Work instruction —
Of all the entries below, retype only the lines from the one with "оплатив их при получении." through the one with "Мы доставим ваши", exactly as they appear.

(Transcribed page contents)
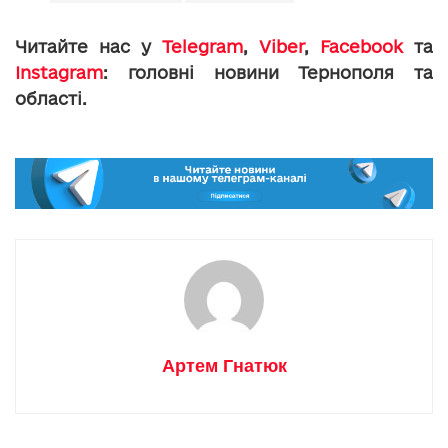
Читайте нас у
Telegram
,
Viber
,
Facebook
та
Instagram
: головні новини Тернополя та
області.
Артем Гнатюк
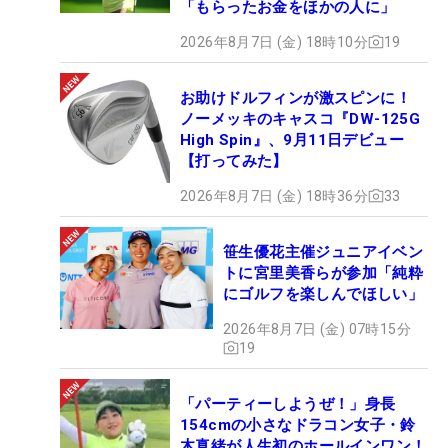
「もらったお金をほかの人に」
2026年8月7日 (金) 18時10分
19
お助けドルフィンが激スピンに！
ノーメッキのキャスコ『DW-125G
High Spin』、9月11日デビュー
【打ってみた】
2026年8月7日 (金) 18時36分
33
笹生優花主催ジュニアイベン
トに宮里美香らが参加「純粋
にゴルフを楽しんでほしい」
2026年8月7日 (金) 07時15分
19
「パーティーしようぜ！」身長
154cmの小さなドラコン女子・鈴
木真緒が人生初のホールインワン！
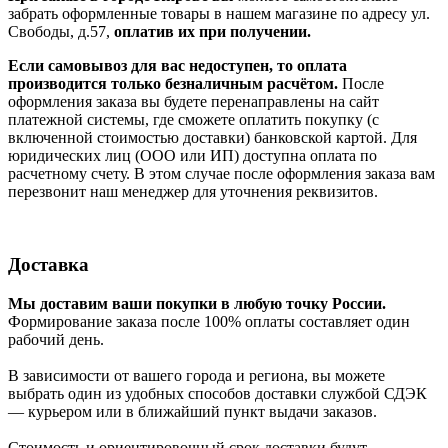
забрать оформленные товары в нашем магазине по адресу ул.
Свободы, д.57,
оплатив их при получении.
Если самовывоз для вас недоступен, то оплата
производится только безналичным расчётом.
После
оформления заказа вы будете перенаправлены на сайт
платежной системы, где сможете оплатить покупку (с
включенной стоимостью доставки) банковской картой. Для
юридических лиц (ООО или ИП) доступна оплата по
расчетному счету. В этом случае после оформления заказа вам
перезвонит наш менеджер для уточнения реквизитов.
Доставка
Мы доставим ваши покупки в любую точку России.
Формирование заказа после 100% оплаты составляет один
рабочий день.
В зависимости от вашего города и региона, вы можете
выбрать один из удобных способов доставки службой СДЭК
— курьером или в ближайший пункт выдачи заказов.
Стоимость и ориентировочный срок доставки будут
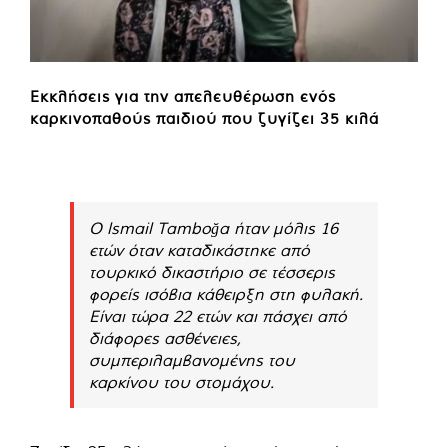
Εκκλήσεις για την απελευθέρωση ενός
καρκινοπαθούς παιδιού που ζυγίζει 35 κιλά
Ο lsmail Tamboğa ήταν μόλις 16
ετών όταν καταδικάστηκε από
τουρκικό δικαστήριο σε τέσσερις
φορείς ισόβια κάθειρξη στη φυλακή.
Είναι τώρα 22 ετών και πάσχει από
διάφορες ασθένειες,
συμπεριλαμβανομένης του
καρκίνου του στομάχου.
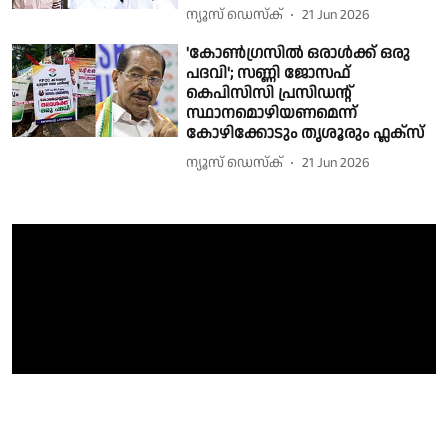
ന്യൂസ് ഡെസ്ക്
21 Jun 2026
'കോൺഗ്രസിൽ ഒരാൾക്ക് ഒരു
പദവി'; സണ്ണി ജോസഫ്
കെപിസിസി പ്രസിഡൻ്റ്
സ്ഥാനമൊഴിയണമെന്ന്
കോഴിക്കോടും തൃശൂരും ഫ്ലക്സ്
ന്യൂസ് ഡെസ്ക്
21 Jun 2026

Solution to the problem —
оплатив их при получении.
Если самовывоз для вас недоступен, то оплата
производится только безналичным расчётом.
После
оформления заказа вы будете перенаправлены на сайт
платежной системы, где сможете оплатить покупку (с
включенной стоимостью доставки) банковской картой. Для
юридических лиц (ООО или ИП) доступна оплата по
расчетному счету. В этом случае после оформления заказа вам
перезвонит наш менеджер для уточнения реквизитов.
Доставка
Мы доставим ваши покупки в любую точку России.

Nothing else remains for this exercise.